= Work required =
According to the metadata text below, which photo metadata standard is the most common and important?

= Passage to read =
++++

Example Usage: ArcGIS Online – ArcGIS Pro – QGIS – GeoServer 

Many GIS programs (such as ArcGIS or QGIS) will automatically create the technical metadata for you, such as: 

  • Coverage area 
  • How many records there are 
  • Coordinate System  
  • Attribute Field Data Types (Integer, String, Double, etc) 

Metadata that will need filled in: 

  • Who created the dataset, including contact information 
  • Accuracy/precision of the data 
  • Equipment used to collect the data 
  • Data sources 
  • Attribute Field description  
  • Data update frequency 
  • Permissions/Licensing 

In the coming months we will have manuals on how to work with metadata on our manuals page:
GIS Manuals

There are four common photo metadata standards, with the most common and important being the EXIF format.  

EXIF

EXIF metadata provides information on the camera and its settings when the photo was taken, such as (but not limited to): 

  • Camera Manufacturer 
  • Camera Model 
  • Camera Serial 
  • Aperture 
  • Shutter Speed 
  • ISO 
  • Lens Model 
  • Lens Manufacturer 
  • Lens Zoom  
  • Bit Depth 
  • Dimensions 
  • GPS Location 
  • Altitude 
Read More on Wikipedia

XMP

The second major metadata standard is XMP (Extensible Metadata Platform) which is a format for embedded many different metadata standards into an XML file. This standard is very extensible, it can include the EXIF metadata information such as above, the two metadata standards below (IPTC and DICOM), as well as custom tags that are commonly used for software to record processing history. Processing history can include the steps taken to adjust an image from its capture state to a more stylized look.

++++

= Record excerpts =
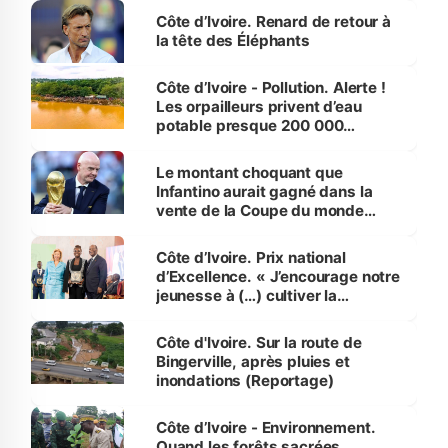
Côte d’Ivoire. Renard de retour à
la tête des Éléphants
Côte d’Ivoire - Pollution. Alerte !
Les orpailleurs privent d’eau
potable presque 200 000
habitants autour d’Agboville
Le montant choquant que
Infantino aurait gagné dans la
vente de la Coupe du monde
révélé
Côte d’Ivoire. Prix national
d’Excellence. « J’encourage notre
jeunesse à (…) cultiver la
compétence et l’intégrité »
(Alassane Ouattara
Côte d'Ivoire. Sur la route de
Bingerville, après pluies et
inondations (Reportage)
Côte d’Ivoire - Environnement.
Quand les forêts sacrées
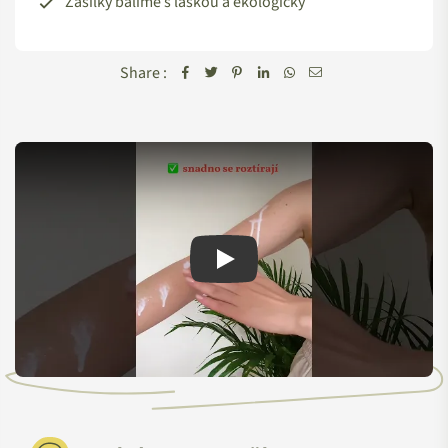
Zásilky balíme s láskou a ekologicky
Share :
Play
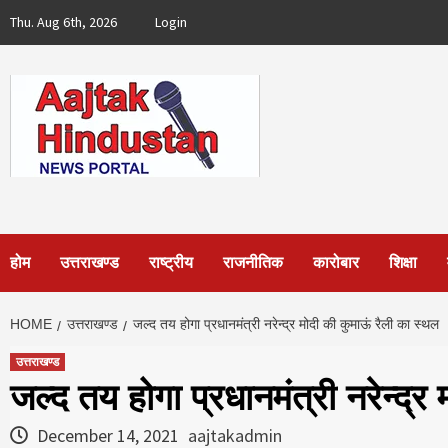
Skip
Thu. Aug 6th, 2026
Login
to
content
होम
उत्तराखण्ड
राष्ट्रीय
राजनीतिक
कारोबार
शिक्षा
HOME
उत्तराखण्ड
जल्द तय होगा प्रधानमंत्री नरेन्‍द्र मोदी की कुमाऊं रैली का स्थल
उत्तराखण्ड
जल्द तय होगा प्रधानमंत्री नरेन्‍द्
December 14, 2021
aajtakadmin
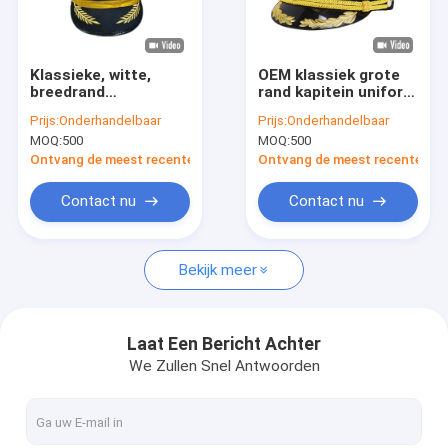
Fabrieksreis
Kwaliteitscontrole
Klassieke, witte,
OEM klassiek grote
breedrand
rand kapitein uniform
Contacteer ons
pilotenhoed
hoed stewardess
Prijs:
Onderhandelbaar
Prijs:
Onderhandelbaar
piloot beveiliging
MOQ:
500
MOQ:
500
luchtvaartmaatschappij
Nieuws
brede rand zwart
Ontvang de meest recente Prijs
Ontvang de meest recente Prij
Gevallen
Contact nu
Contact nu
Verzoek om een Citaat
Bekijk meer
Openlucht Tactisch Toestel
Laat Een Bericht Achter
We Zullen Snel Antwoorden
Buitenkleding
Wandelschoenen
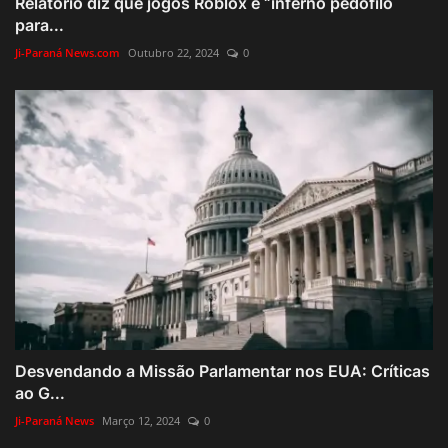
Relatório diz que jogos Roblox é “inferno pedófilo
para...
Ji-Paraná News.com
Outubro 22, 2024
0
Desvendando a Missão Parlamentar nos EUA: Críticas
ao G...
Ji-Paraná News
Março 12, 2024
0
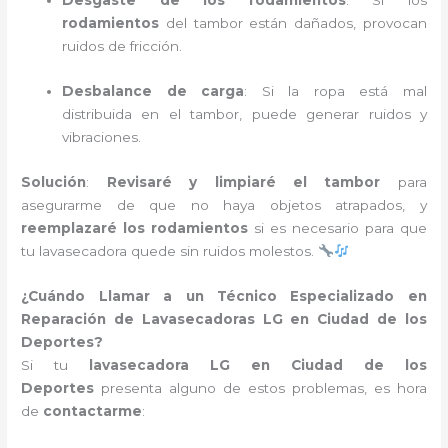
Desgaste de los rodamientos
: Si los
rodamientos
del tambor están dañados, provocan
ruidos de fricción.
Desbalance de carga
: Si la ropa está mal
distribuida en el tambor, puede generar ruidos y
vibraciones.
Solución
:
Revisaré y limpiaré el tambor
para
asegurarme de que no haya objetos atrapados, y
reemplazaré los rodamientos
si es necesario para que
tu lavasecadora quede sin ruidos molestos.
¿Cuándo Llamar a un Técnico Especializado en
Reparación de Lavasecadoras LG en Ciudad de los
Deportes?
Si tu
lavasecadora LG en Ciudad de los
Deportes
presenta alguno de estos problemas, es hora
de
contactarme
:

++++

= Reply to the exercise =
EXIF